TASKS TO CARRY OUT:
1) From the Media Center registry instructions, quote the passage starting at "If anything goes" and ending at "the GUID values).".
2) Name, in order, each level of the registry key path given in the Media Center registry instructions.

SELECTED EXTRACT:
━━━━━━━━━━
If anything goes terribly wrong during this process and/or you want to start again. in Regedit delete the entire key:
HKEY_LOCAL_MACHINE\SOFTWARE\Microsoft\Windows\CurrentVersion\Media Center

Then simply import the Digital.reg file that you backed up at the beginning of the process. If you backup the .reg settings files, should you ever come to format your system again you will be able to simply re-import them into Media Centre (you may need to adjust the GUID values).
━━━━━━━━━━
DATA EXTRACTS:
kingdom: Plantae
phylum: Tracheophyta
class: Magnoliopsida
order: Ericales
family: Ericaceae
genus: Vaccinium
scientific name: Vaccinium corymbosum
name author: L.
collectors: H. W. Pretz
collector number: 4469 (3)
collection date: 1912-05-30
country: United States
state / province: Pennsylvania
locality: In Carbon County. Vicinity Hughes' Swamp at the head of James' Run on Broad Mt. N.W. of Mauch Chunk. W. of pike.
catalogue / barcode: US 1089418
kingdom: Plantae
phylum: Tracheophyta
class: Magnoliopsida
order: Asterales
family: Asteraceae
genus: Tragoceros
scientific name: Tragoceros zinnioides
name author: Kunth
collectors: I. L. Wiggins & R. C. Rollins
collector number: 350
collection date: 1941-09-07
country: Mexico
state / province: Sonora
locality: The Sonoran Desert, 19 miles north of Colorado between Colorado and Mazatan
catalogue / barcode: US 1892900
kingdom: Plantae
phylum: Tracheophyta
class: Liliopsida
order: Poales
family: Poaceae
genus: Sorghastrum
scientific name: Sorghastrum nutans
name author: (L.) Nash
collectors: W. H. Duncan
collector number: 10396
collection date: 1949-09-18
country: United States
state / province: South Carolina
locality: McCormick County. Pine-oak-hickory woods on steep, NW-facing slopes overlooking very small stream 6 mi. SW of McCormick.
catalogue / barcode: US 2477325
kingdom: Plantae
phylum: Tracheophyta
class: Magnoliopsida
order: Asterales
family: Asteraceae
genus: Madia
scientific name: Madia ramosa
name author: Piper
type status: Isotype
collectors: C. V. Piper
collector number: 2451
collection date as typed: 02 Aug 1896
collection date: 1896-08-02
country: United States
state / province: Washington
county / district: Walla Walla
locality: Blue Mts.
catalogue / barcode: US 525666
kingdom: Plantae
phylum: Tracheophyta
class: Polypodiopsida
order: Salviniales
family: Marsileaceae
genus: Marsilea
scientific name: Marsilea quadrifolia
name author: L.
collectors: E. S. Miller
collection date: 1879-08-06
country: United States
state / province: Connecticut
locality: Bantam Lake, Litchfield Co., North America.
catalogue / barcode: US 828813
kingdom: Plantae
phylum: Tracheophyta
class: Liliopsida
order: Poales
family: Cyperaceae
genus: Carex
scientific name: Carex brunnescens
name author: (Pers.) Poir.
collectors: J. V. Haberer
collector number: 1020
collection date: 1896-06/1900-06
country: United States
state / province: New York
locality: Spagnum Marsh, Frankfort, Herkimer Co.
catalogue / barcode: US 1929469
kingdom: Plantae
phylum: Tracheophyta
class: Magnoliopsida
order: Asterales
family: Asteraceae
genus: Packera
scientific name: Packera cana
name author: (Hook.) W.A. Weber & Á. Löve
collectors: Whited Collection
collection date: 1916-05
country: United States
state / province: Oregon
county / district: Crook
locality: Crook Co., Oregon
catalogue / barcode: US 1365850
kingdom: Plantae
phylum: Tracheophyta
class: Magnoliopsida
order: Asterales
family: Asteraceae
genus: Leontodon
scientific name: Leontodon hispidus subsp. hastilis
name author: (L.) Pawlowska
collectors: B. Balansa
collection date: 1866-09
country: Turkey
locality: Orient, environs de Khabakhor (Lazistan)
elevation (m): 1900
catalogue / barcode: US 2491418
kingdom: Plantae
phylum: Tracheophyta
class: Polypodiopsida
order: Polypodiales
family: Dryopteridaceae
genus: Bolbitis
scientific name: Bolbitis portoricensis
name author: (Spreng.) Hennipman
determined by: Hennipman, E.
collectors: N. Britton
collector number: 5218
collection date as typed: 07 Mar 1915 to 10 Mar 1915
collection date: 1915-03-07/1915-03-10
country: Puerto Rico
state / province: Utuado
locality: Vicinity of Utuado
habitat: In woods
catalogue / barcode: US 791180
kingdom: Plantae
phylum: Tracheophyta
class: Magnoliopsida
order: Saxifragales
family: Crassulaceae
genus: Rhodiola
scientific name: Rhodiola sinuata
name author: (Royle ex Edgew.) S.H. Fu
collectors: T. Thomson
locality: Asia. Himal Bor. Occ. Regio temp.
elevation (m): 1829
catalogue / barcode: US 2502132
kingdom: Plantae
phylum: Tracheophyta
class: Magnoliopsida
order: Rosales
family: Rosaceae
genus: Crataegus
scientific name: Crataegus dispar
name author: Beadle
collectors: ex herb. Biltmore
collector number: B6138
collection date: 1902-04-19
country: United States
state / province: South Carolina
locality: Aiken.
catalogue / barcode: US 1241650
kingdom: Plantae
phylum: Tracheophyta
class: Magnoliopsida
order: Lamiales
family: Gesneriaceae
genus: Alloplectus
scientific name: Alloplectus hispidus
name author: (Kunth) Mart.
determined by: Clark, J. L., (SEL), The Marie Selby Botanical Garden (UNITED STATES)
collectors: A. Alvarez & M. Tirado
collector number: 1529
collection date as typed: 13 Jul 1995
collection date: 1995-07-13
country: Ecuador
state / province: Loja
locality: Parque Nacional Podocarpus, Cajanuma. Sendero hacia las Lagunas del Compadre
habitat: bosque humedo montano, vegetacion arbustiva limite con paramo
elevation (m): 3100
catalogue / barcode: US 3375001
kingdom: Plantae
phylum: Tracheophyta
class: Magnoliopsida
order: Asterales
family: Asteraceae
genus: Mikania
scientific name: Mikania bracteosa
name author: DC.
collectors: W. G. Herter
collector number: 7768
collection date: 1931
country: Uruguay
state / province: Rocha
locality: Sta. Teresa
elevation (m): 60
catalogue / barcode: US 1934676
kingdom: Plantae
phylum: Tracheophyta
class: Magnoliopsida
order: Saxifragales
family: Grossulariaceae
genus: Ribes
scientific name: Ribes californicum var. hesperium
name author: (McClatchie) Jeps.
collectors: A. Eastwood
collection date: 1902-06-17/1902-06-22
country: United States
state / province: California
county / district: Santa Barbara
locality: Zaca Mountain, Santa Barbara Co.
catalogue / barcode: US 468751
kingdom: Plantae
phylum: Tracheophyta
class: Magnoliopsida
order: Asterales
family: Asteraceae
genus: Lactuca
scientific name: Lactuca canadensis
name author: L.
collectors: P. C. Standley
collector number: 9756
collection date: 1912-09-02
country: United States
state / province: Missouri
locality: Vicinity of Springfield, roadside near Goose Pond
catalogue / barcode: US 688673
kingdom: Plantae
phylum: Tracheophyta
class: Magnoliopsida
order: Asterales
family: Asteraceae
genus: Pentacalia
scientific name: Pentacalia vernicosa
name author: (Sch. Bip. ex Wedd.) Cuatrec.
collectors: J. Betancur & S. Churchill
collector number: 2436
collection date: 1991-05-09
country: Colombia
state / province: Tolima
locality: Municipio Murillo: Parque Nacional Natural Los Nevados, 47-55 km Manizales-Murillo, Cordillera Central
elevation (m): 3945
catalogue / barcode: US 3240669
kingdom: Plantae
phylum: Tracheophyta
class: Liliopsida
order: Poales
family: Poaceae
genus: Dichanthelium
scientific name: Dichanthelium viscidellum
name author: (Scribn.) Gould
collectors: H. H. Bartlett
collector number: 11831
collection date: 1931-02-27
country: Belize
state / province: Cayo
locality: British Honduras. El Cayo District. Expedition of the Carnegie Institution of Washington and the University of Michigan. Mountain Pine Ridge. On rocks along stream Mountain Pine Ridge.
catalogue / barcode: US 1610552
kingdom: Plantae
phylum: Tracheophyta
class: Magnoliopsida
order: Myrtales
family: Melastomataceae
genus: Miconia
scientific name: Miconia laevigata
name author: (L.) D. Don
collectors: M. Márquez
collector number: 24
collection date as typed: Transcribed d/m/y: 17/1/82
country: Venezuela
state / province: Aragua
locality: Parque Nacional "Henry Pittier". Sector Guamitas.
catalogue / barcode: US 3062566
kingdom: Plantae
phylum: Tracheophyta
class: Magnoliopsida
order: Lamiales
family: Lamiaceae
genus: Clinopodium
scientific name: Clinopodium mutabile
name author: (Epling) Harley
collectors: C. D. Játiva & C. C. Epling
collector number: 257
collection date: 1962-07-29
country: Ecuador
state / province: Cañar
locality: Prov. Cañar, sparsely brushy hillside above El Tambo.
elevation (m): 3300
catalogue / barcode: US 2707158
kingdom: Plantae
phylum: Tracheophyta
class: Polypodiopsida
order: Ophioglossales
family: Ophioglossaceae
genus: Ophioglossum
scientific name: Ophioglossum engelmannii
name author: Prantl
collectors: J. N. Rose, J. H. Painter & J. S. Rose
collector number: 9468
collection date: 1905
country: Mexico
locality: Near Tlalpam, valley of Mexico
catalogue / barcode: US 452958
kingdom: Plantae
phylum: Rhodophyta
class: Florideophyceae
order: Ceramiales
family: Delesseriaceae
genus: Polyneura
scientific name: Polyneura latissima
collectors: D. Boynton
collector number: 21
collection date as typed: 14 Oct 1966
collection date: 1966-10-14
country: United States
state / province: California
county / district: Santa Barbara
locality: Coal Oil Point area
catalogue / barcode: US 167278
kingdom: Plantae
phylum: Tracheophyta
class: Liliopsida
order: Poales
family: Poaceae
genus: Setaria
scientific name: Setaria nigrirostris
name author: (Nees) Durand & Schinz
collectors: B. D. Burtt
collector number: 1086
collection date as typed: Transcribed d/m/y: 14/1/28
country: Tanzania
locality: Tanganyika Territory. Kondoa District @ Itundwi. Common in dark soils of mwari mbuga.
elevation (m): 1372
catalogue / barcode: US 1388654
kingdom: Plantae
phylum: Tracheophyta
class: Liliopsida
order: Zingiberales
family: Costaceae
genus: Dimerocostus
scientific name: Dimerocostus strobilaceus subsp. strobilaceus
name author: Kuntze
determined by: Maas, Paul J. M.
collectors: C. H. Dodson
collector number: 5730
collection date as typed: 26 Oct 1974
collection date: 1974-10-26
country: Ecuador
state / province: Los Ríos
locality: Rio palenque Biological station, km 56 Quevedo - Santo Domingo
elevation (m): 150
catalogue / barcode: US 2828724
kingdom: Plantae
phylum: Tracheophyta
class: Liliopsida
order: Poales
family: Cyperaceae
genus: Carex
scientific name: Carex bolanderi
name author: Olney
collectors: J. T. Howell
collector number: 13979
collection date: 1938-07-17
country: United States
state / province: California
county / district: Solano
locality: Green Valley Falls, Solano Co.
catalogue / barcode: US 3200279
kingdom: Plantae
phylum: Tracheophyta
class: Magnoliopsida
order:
━━━━━━━━━━
SOLUTIONS TO EACH TASK:
1)
If anything goes terribly wrong during this process and/or you want to start again. in Regedit delete the entire key:
HKEY_LOCAL_MACHINE\SOFTWARE\Microsoft\Windows\CurrentVersion\Media Center

Then simply import the Digital.reg file that you backed up at the beginning of the process. If you backup the .reg settings files, should you ever come to format your system again you will be able to simply re-import them into Media Centre (you may need to adjust the GUID values).

2)
HKEY_LOCAL_MACHINE
SOFTWARE
Microsoft
Windows
CurrentVersion
Media Center